---
title: "Voice Agent Quality Metrics in 2026: WER, Latency, Grounding, and the Ones Most Teams Miss"
description: "The full metric set for evaluating production voice agents — STT word error rate, end-to-end latency budgets, RAG grounding, prosody, and the metrics that actually correlate with retention."
canonical: https://callsphere.ai/blog/voice-agent-quality-metrics-wer-latency-grounding
category: "Agentic AI"
tags: ["Voice Agents", "Agent Evaluation", "WER", "Production AI", "Conversational AI", "OpenAI Realtime API"]
author: "CallSphere Team"
published: 2026-05-06T00:00:00.000Z
updated: 2026-05-06T07:06:01.628Z
---

# Voice Agent Quality Metrics in 2026: WER, Latency, Grounding, and the Ones Most Teams Miss

> The full metric set for evaluating production voice agents — STT word error rate, end-to-end latency budgets, RAG grounding, prosody, and the metrics that actually correlate with retention.

## TL;DR

Most voice agent teams measure two metrics — accuracy and latency — and call it done. That gets you to a working demo. It does not get you to a system that survives 50,000 calls a week without a clinic, a real estate office, or a help-desk customer noticing that something is off. The metric set that actually predicts retention is **layered**: STT, NLU, agent reasoning, TTS, and system, each with its own evaluators, each tied to user-facing outcomes like containment and CSAT. This post is the full metric model we run on [CallSphere](/products), with the formulas, instrumentation snippets, the comparison table that tells you which metric catches which class of bug, and the three metrics most teams skip until they get burned.

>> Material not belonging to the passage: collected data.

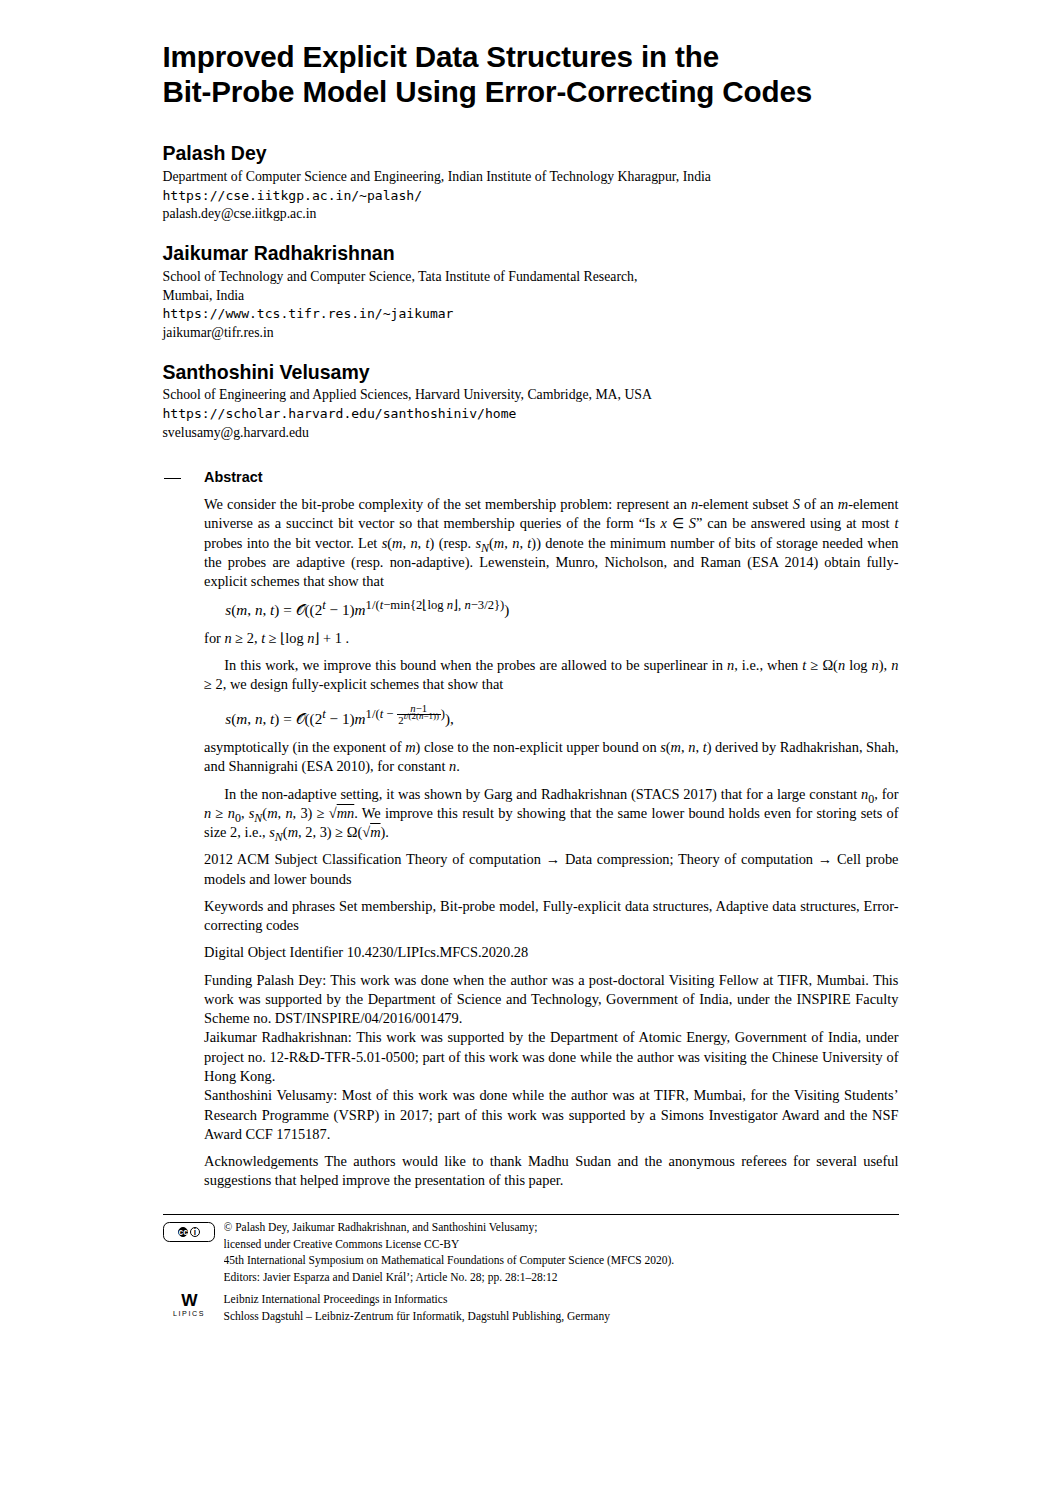Improved Explicit Data Structures in the
Bit-Probe Model Using Error-Correcting Codes
Palash Dey
Department of Computer Science and Engineering, Indian Institute of Technology Kharagpur, India
https://cse.iitkgp.ac.in/~palash/
palash.dey@cse.iitkgp.ac.in
Jaikumar Radhakrishnan
School of Technology and Computer Science, Tata Institute of Fundamental Research,
Mumbai, India
https://www.tcs.tifr.res.in/~jaikumar
jaikumar@tifr.res.in
Santhoshini Velusamy
School of Engineering and Applied Sciences, Harvard University, Cambridge, MA, USA
https://scholar.harvard.edu/santhoshiniv/home
svelusamy@g.harvard.edu
Abstract
We consider the bit-probe complexity of the set membership problem: represent an n-element subset S of an m-element universe as a succinct bit vector so that membership queries of the form “Is x ∈ S” can be answered using at most t probes into the bit vector. Let s(m, n, t) (resp. sN(m, n, t)) denote the minimum number of bits of storage needed when the probes are adaptive (resp. non-adaptive). Lewenstein, Munro, Nicholson, and Raman (ESA 2014) obtain fully-explicit schemes that show that
s(m, n, t) = 𝒪((2t − 1)m1/(t−min{2⌊log n⌋, n−3/2}))
for n ≥ 2, t ≥ ⌊log n⌋ + 1 .
In this work, we improve this bound when the probes are allowed to be superlinear in n, i.e., when t ≥ Ω(n log n), n ≥ 2, we design fully-explicit schemes that show that
s(m, n, t) = 𝒪((2t − 1)m1/(t − n−12t/(2(n−1)))),
asymptotically (in the exponent of m) close to the non-explicit upper bound on s(m, n, t) derived by Radhakrishan, Shah, and Shannigrahi (ESA 2010), for constant n.
In the non-adaptive setting, it was shown by Garg and Radhakrishnan (STACS 2017) that for a large constant n0, for n ≥ n0, sN(m, n, 3) ≥ √mn. We improve this result by showing that the same lower bound holds even for storing sets of size 2, i.e., sN(m, 2, 3) ≥ Ω(√m).
2012 ACM Subject Classification Theory of computation → Data compression; Theory of computation → Cell probe models and lower bounds
Keywords and phrases Set membership, Bit-probe model, Fully-explicit data structures, Adaptive data structures, Error-correcting codes
Digital Object Identifier 10.4230/LIPIcs.MFCS.2020.28
Funding Palash Dey: This work was done when the author was a post-doctoral Visiting Fellow at TIFR, Mumbai. This work was supported by the Department of Science and Technology, Government of India, under the INSPIRE Faculty Scheme no. DST/INSPIRE/04/2016/001479.
Jaikumar Radhakrishnan: This work was supported by the Department of Atomic Energy, Government of India, under project no. 12-R&D-TFR-5.01-0500; part of this work was done while the author was visiting the Chinese University of Hong Kong.
Santhoshini Velusamy: Most of this work was done while the author was at TIFR, Mumbai, for the Visiting Students’ Research Programme (VSRP) in 2017; part of this work was supported by a Simons Investigator Award and the NSF Award CCF 1715187.
Acknowledgements The authors would like to thank Madhu Sudan and the anonymous referees for several useful suggestions that helped improve the presentation of this paper.
cc i
© Palash Dey, Jaikumar Radhakrishnan, and Santhoshini Velusamy;
licensed under Creative Commons License CC-BY
45th International Symposium on Mathematical Foundations of Computer Science (MFCS 2020).
Editors: Javier Esparza and Daniel Král’; Article No. 28; pp. 28:1–28:12
W
LIPICS
Leibniz International Proceedings in Informatics
Schloss Dagstuhl – Leibniz-Zentrum für Informatik, Dagstuhl Publishing, Germany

## Why "Accuracy" Is Not a Metric

Senior engineers at voice-agent startups still tell me their bot is "92% accurate." On what task? Measured how? Against which dataset? On audio recorded in which acoustic conditions? Single-number quality claims are the surest sign a team has not yet hit production scale. Once you have, you learn quickly that voice agents fail in five distinct layers and a single number cannot catch any of them well.

The layered model:

1. **STT layer** — did we hear the user correctly?
2. **NLU layer** — did we understand the intent?
3. **Agent reasoning layer** — did we choose the right action and produce a correct, grounded response?
4. **TTS layer** — did the response sound natural and intelligible?
5. **System layer** — did the whole stack respond fast enough and recover from interruptions?

On top of those five, **user-facing metrics** (containment, transfer rate, CSAT) tie the technical layers to the business outcome. A bug in any layer can kill the user-facing metric, which is why isolating the layer is the entire point.

## The Layered Metric Pipeline

```mermaid
flowchart TD
  A[Recorded session] --> S[STT layer]
  A --> SYS[System spans]
  S -->|transcript| N[NLU layer]
  N -->|intent + slots| R[Agent reasoning]
  R -->|response text| T[TTS layer]
  S --> M1[WER, CER]
  N --> M2[Intent F1, slot accuracy]
  R --> M3[Correctness, faithfulness, tool acc]
  T --> M4[MOS proxy, prosody, intelligibility]
  SYS --> M5[p50/p95, TTFA, barge-in success]
  M1 & M2 & M3 & M4 & M5 --> AGG[Per-call quality score]
  AGG --> UF[Containment / Transfer / CSAT proxy]
  style AGG fill:#ffd
  style UF fill:#cfc
```

*Figure 1 — Each technical layer produces its own metrics; the user-facing layer is what the business cares about. The pipeline is what lets you blame the right layer when CSAT drops.*

## Layer 1 — STT Metrics

The two foundational metrics are **Word Error Rate** and **Character Error Rate**:

```
WER = (S + D + I) / N
```

Where S, D, I are substitutions, deletions, insertions against a human reference transcript and N is the reference word count. CER is the same formula at the character level — useful when you care about names, addresses, or alphanumeric strings (insurance IDs, license plates) where one misheard letter changes meaning.

We track both because they catch different bugs:

- **WER spikes** point to acoustic mismatch (new microphone class, new accent group in the user pool, codec change in the SIP bridge).
- **CER spikes with steady WER** point to entity-level errors — the model is hearing words right but mangling proper nouns. This is where domain-specific spelling biasing pays for itself.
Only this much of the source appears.